Another Life: It's getting on for 20 years since Bill McKibben's book The End of Nature summed up our fears of global warming and genetic engineering in human manipulation of the Earth.
In that time, many people have braced themselves for some planetary consequence, perhaps on the scale we have witnessed in the Indian Ocean. The fact that the undersea earthquake was a perfectly natural phenomenon - a periodic easing of one of Gaia's stiffer joints - has served to emphasise Earth's indifference to our species. It has also dramatised, for many, the coming threat of melting icecaps, spreading deserts, engulfing floods.
Its colossal impact has quite wiped from our attention an earlier disaster, elsewhere in the Pacific, for which nature alone was certainly not to blame. At the start of December, rainstorms in the Philippines brought mudslides from denuded hills to wipe out hundreds of people and leave thousands more homeless. They were coincidental and tragic illustration for the early chapters of a small, angry book, The Death of Life, just published in Ireland.
Its author, Fr Sean McDonagh, is a Columban missionary priest who has made a crusade of protest against human mistreatment of the Earth and its poorer peoples. The Death of Life (Columba Press, 9.99) is the latest in a series of books in which he has bravely challenged his Church, and Christianity in general, for their moral and theological neglect of nature - a revelation forced upon him in the Philippines some 40 years ago.
Then, he was helping the tribes of the Philippines' T'Boli hills to protect their primal rainforest, so central to their lives and religious traditions. Decades of corrupt and reckless logging, benefiting only a wealthy few, were to leave many of the islands quite bare.
The loss of the living fabric we have learned to call biodiversity is the chief concern of The Death of Life. Along with its plea for action to save species threatened with extinction, not just in the Philippines but in habitats across the world, he continues to argue for an "ecologically sensitive theology". "A truly pro-life stance," he insists, "would address what is happening to life in every part of the world, especially in rich ecosystems like coral reefs and tropical forests." Woven with this is McDonagh's shrewd appreciation of the ambitions of transnational corporations, agri-business and pharmaceutical, who would chain Third World farmers to production of patented GM crops and use trade agreements to pirate the biological and genetic resources of their countries.
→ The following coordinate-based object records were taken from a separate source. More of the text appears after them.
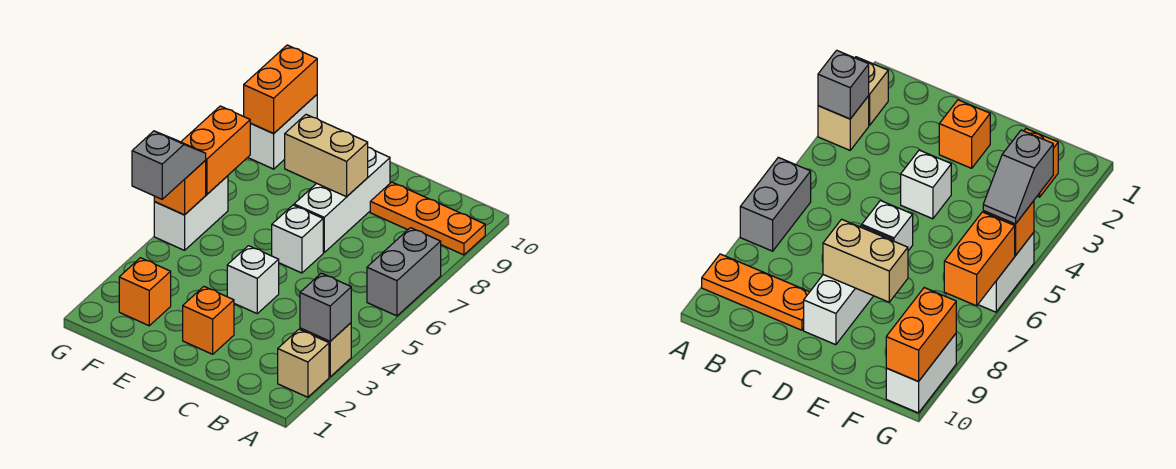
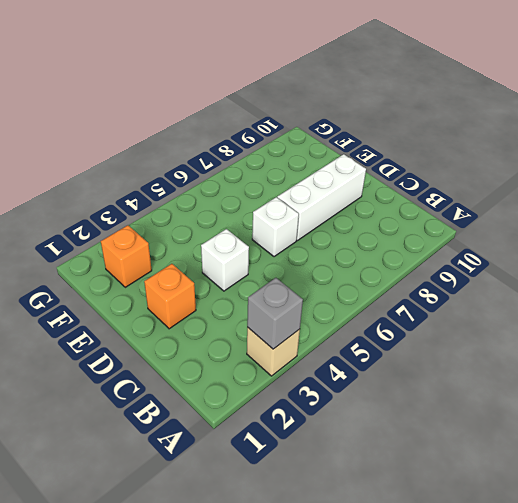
none -> tan brick A2 level 1
none -> grey brick A6:A7 level 1
none -> orange plate A9:C9 level 1

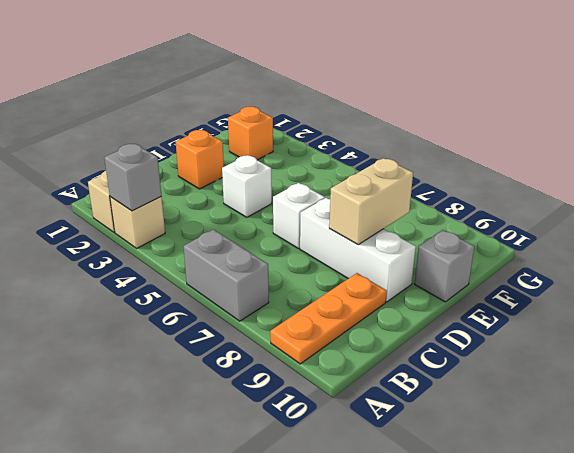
grey brick E10 level 1 -> none
none -> white brick G5:G6 level 1
none -> white brick G9:G10 level 1
none -> orange brick G5 level 2

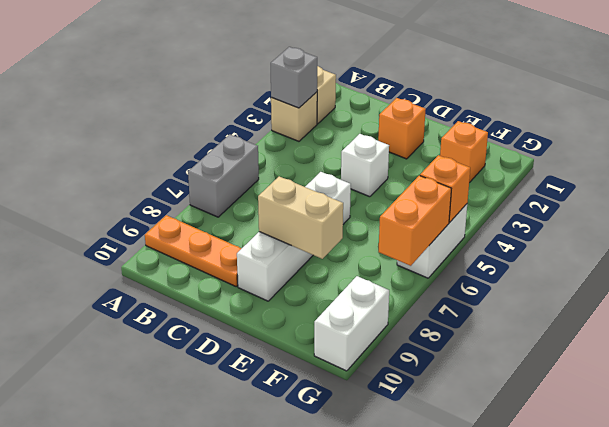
none -> orange brick G9:G10 level 2
none -> grey slope G4:G5 level 3 top 4

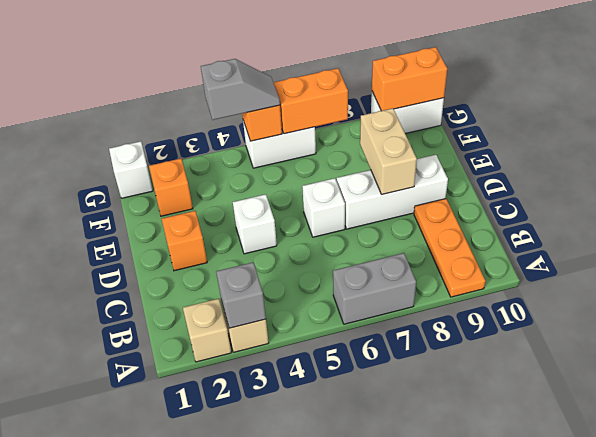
white brick G1 level 1 -> none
His activism goes beyond books. Columbans are one of many Catholic organisations to express deep concern over the Vatican's inclination to support GM crops in the name of ending world hunger. McDonagh was at a conference at Rome's Gregorian University last autumn, called "Feeding the World: The Moral Imperative of Biotechnology" and sponsored jointly by the US Ambassador to the Holy See and the Pontifical Academy of Sciences. The speakers, by McDonagh's account, were overwhelmingly Monsanto-allied and the atmosphere "not dialogue-friendly".
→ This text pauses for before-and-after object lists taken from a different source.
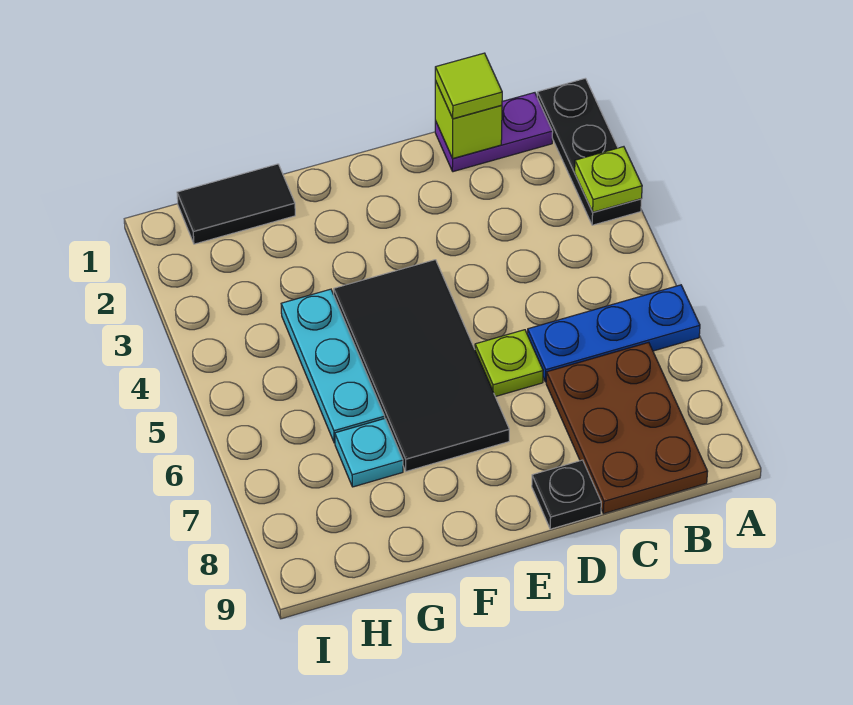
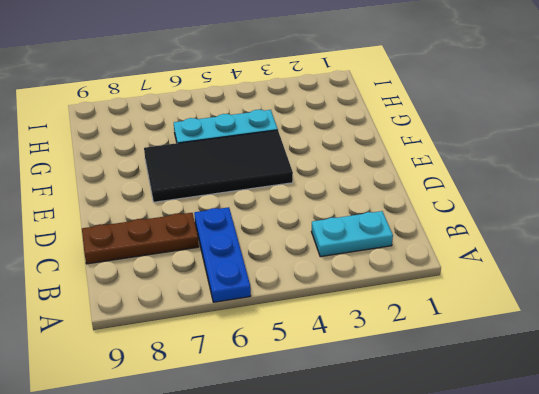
cyan plate B2:B3 level 1 -> none
brown plate C7:C9 level 1 -> brown plate B7:C9 level 1
none -> black plate A1:A3 level 1
none -> purple plate B1:C1 level 1
none -> lime plate D6 level 1

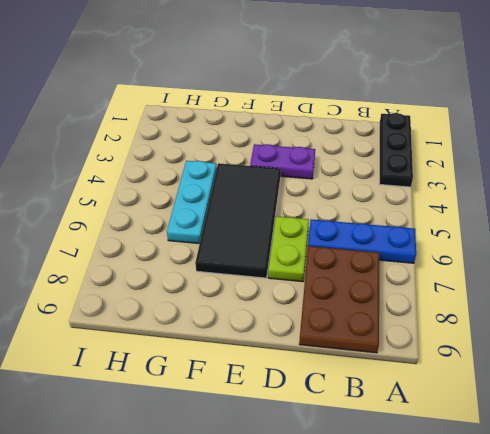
purple plate D3:E3 level 1 -> purple plate B1:C1 level 1
lime plate D6:D7 level 1 -> lime plate D6 level 1
none -> black plate D9 level 1
none -> black tile G1:H1 level 1
none -> cyan plate G7 level 1

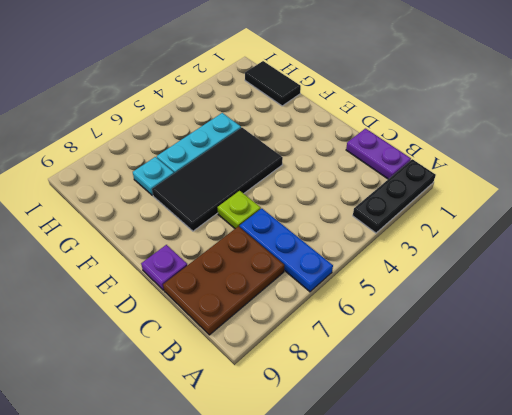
purple plate D9 level 1 -> black plate D9 level 1
none -> lime plate A3 level 2
none -> lime brick C1 level 2
none -> lime tile C1 level 3

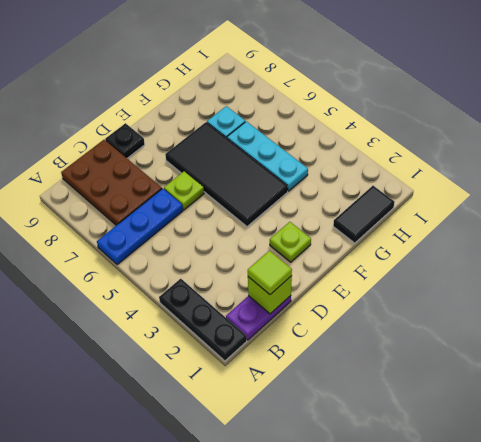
lime plate E2 level 1 -> lime plate A3 level 2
For the ambassador, James Nicholson, opposition to GM crops was "cultural imperialism". This did not dissuade McDonagh from challenging him from the floor on such issues as Kyoto, biopiracy and the subversive impact of GM technology and food aid on Third World farmers. The priest's critique of the Pontifical Academy's study document rehearsed a familiar gamut of objections to GM technology, but also contained a detail I found new and arresting. It dealt with some small print in recent American dealings in Iraq: "Before the 'transfer of sovereignty' in June 2004, the former administrator of the Coalition Provisional Authority, Paul Bremer, left behind 100 executive orders. Order 81 on, Patents, Industrial Design, Undisclosed Information, Integrated Circuits and Plant Variety, rescinds Iraq's 1970 patent law which prohibited the private ownership of biological resources. The new, US-imposed patent law introduces new monopoly rights over seeds through Plant Variety Protection Orders."
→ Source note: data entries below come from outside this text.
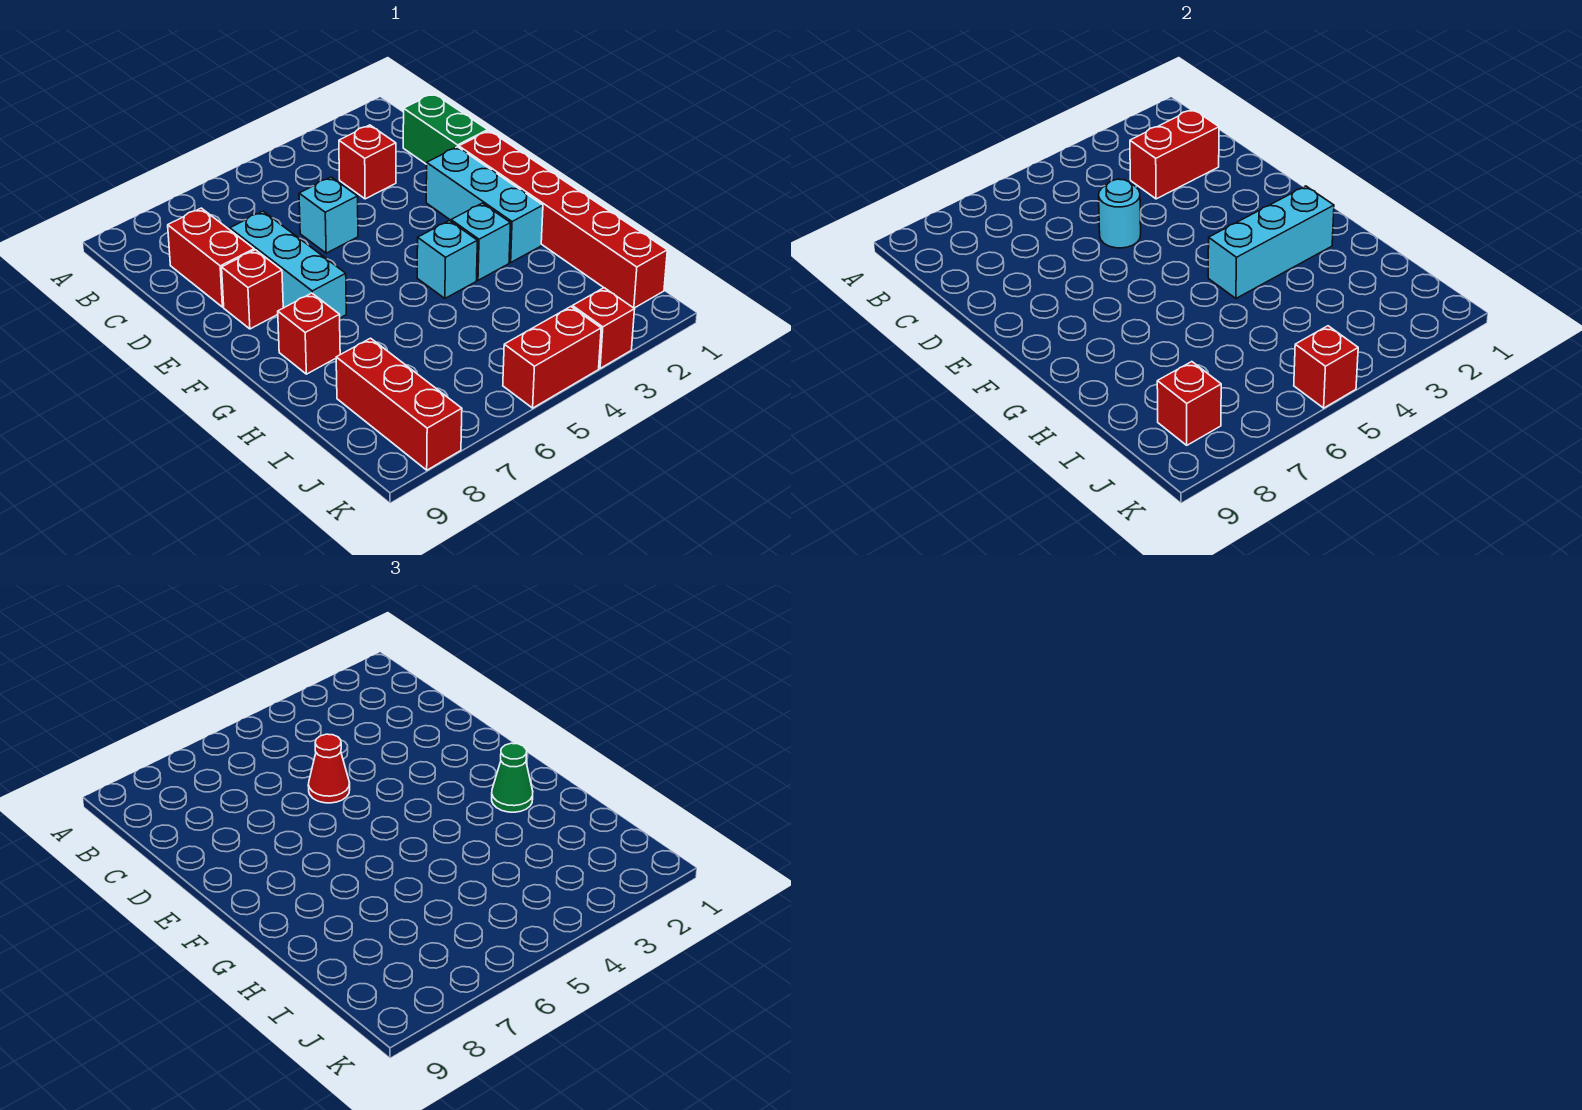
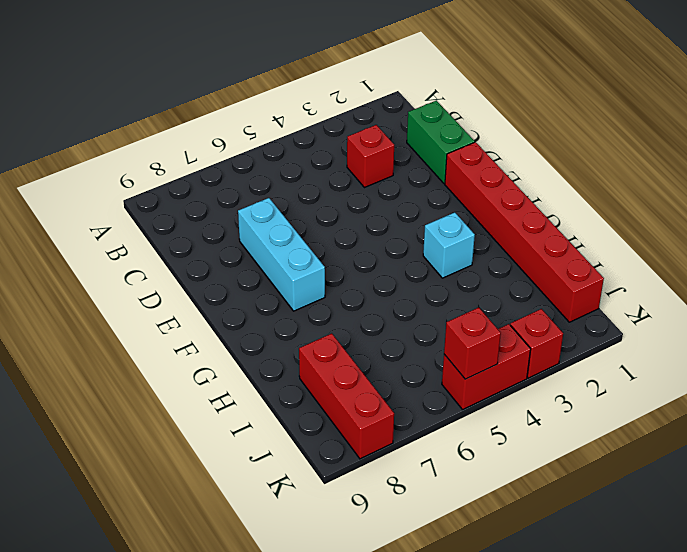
none -> red brick C8:D8 level 1
none -> cyan brick D5 level 1
none -> cyan brick E2:G2 level 1

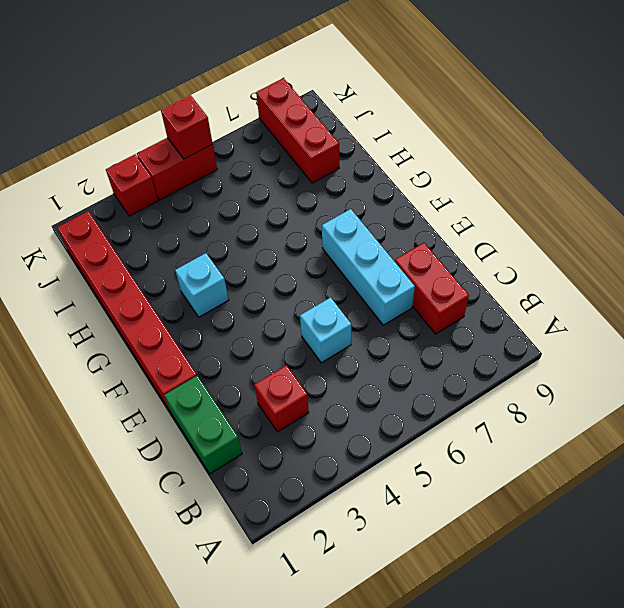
none -> cyan brick E2:G2 level 1
none -> red brick E8 level 1
none -> cyan brick G4 level 1

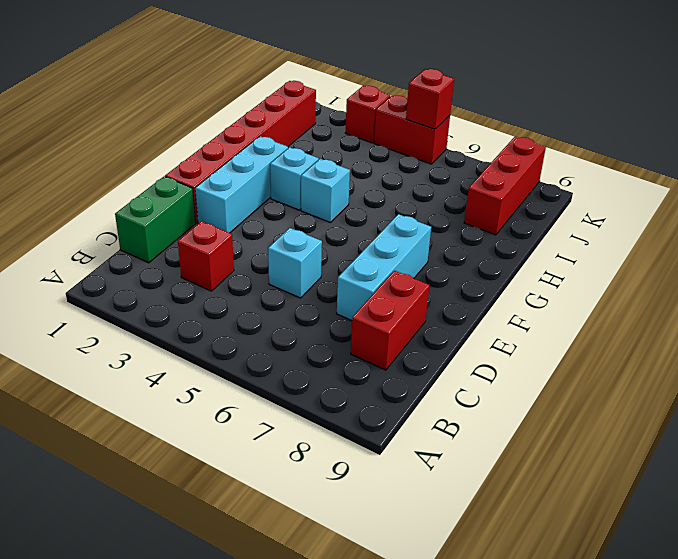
none -> red brick E8 level 1
none -> red brick G8 level 1
none -> red brick C2:C3 level 2

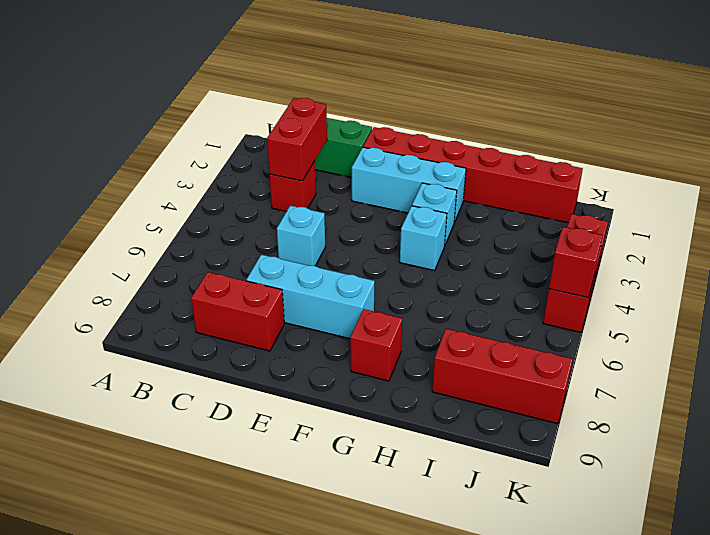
none -> red brick E8 level 1
none -> cyan round brick D5 level 2
none -> cyan brick G2:G4 level 2

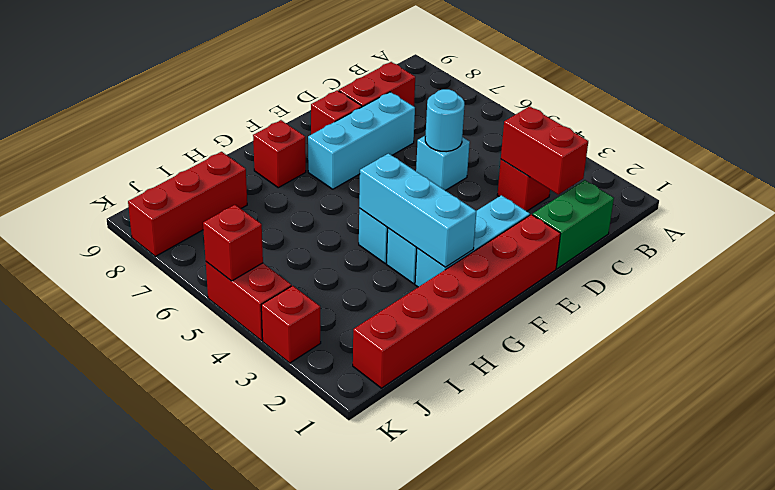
none -> red brick J8 level 2
none -> red cone D5 level 3
none -> green cone G2 level 3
Is it mere paranoia to suppose that such an extraordinary priority somehow fitted in with the corporate marketing designs of companies like Monsanto? Like many environmentalists, I am beginning to wonder if concerns about the potential effects of GM foods on health have not been a fatal distraction from the real and present threat: the extension of transnational corporate power over the human food supply and its farming producers. In that context, even the cost to plant biodiversity, while grave, becomes almost incidental.
American aid is now pouring out to the tsunami countries. It is neither ungracious, unappreciative, nor anti-American to hope it does not carry too many hidden, long-term, corporate strings.